The Pleasure He Can Give

New at IWP Articles: Leonard Bacon, 1951, Camões and the Glory of Portugal.

“But before launching into what to me is a tremendous theme, I must make two admissions, first, that I am pretty much of a tyro with respect to the magnificent language of Portugal, and, second, that I am in the words of a Portuguese friend, ‘a co-religionist of the Camonian cult’ — a besotted enthusiast, who had his small episode on the Road to Damascus some thirty years ago. It was then that the scales fell from my eyes, as I wandered idly through a footnote in Fiske’s Discovery of America, where the fiftieth stanza of the Fifth Book of the Lusiads burned as bright as a ruby in a beam of sun.

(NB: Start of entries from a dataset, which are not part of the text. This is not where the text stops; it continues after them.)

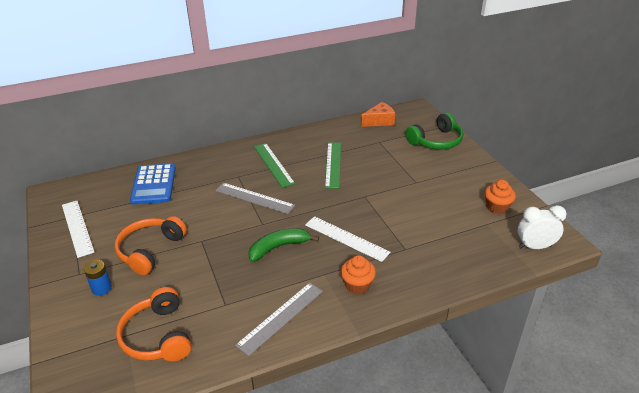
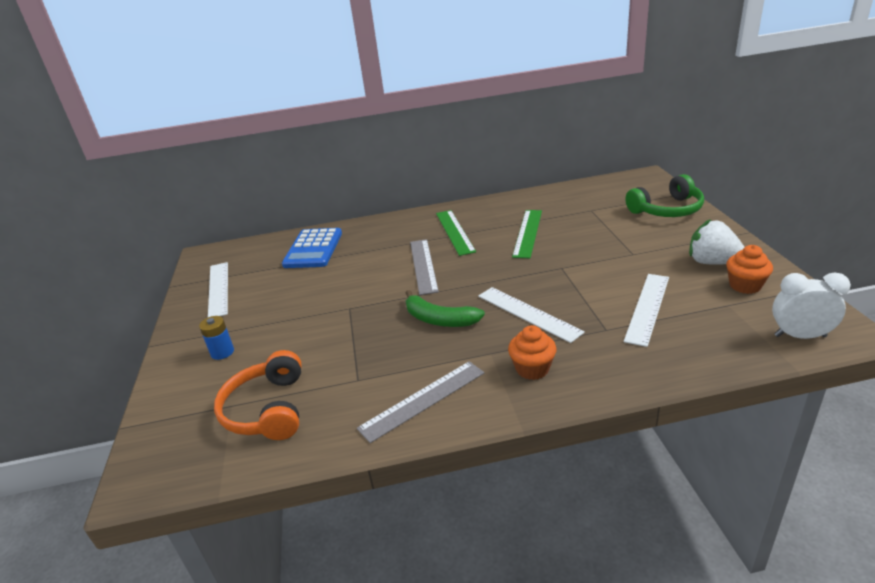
camera: 15 degrees right, 5 degrees down
orange headphones [115,216,187,275] -> none
grey ruler [215,183,295,214] -> grey ruler turned 45 degrees clockwise [410,239,439,295]
green banana [248,228,319,262] -> green banana turned 135 degrees counterclockwise [406,290,485,327]
orange cheese [361,102,395,127] -> none
none -> white ruler [624,274,669,347]
none -> white strawberry [689,219,744,265]

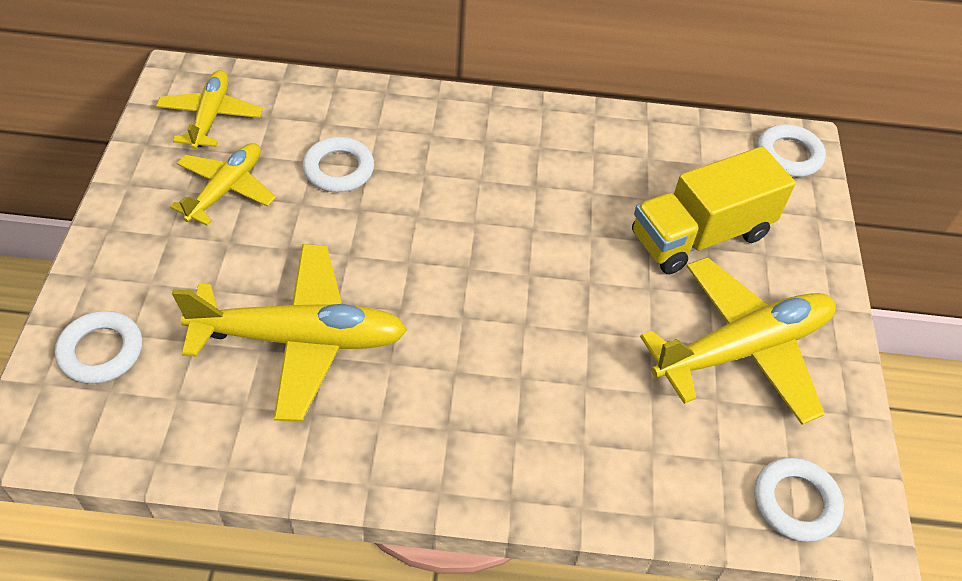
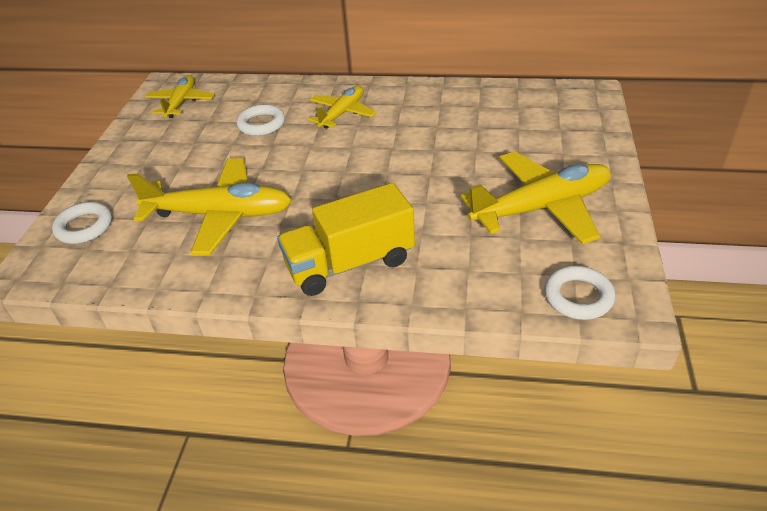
camera: 10 degrees right, 10 degrees down
yellow plane [170,143,276,226] -> yellow plane moved to [308,86,376,128]
yellow truck [632,146,796,275] -> yellow truck moved to [277,183,415,296]
white ring [757,124,826,177] -> none

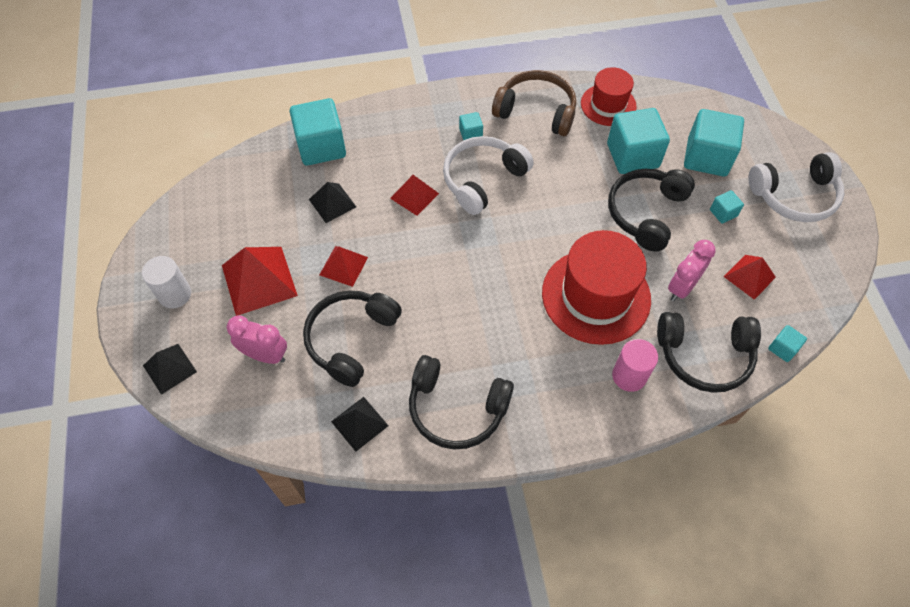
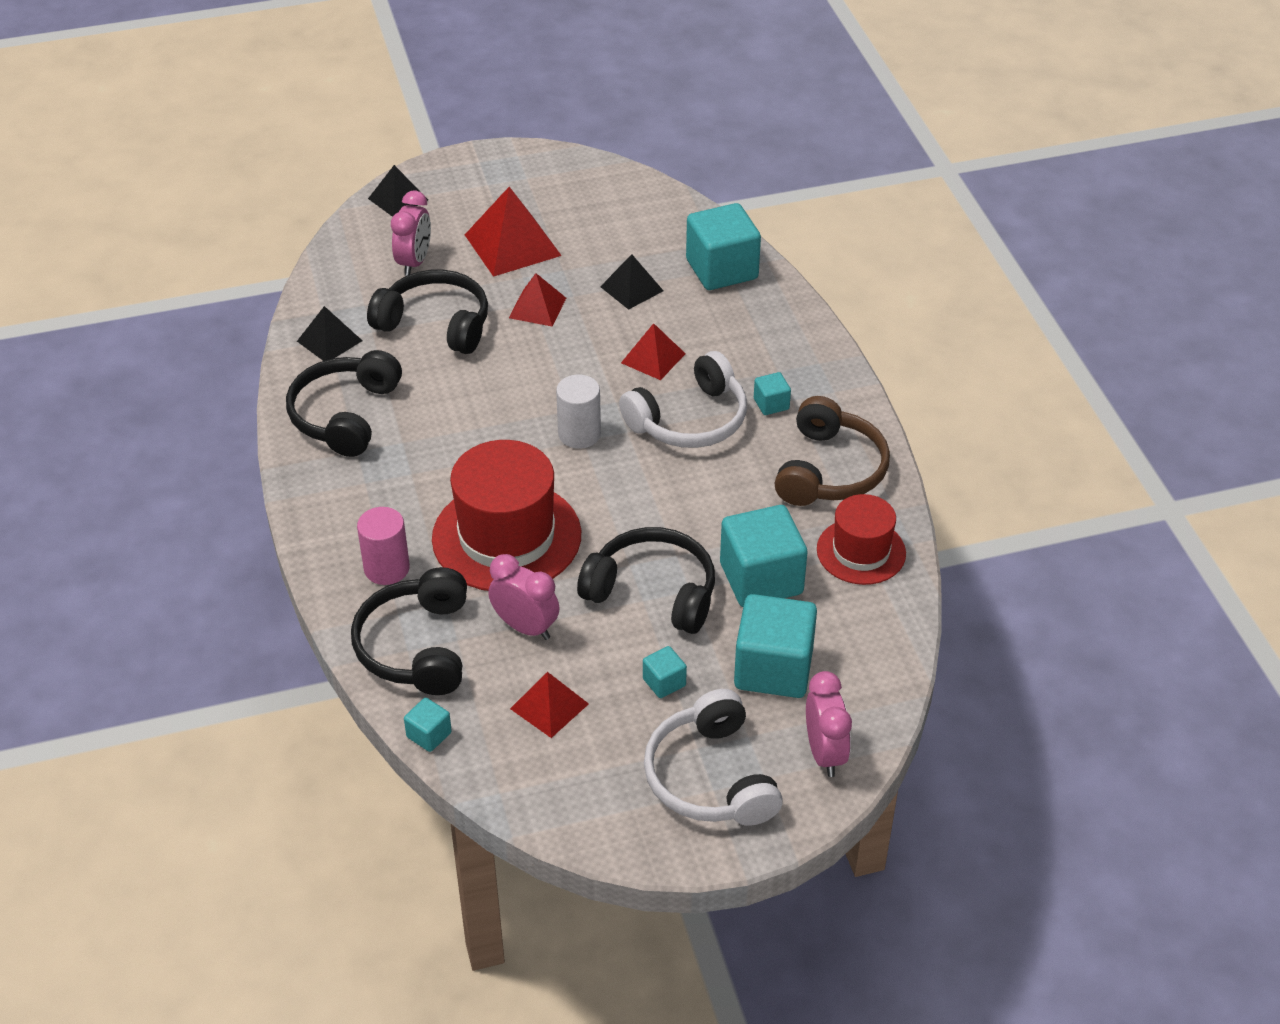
camera: 85 degrees right, 15 degrees down
white cylinder [142,256,191,309] -> white cylinder moved to [556,374,601,449]
white headphones [443,136,534,215] -> white headphones turned 105 degrees clockwise [619,351,747,448]
none -> pink clock [806,671,852,777]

This happens to be a stanza so easy that a little French and less Latin would enable anyone to perceive without difficulty its clear transplendence. And my demon told me there and then that some day, if only because of those eight blazing and sonorous lines, I would translate the Epic, which has, in fact, come to pass. Accordingly, bear with me if I seem a little mad about my great man, and if I speak of his poetry in terms which, whatever they may appear to you, are certainly not hyperbolic to me. However, what troubles me most is ignorance, sheer ignorance, of which, in spite of seven years’ toil, magnificent residues remain. But all my life circumstance has compelled me to speak or write about subjects concerning which I was insufficiently informed, and I do not see why I should stop now, particularly as I am burning to infect others with an interest in Camões, because of the pleasure he can give them, and because such pleasure increases human understanding between the nations of men.”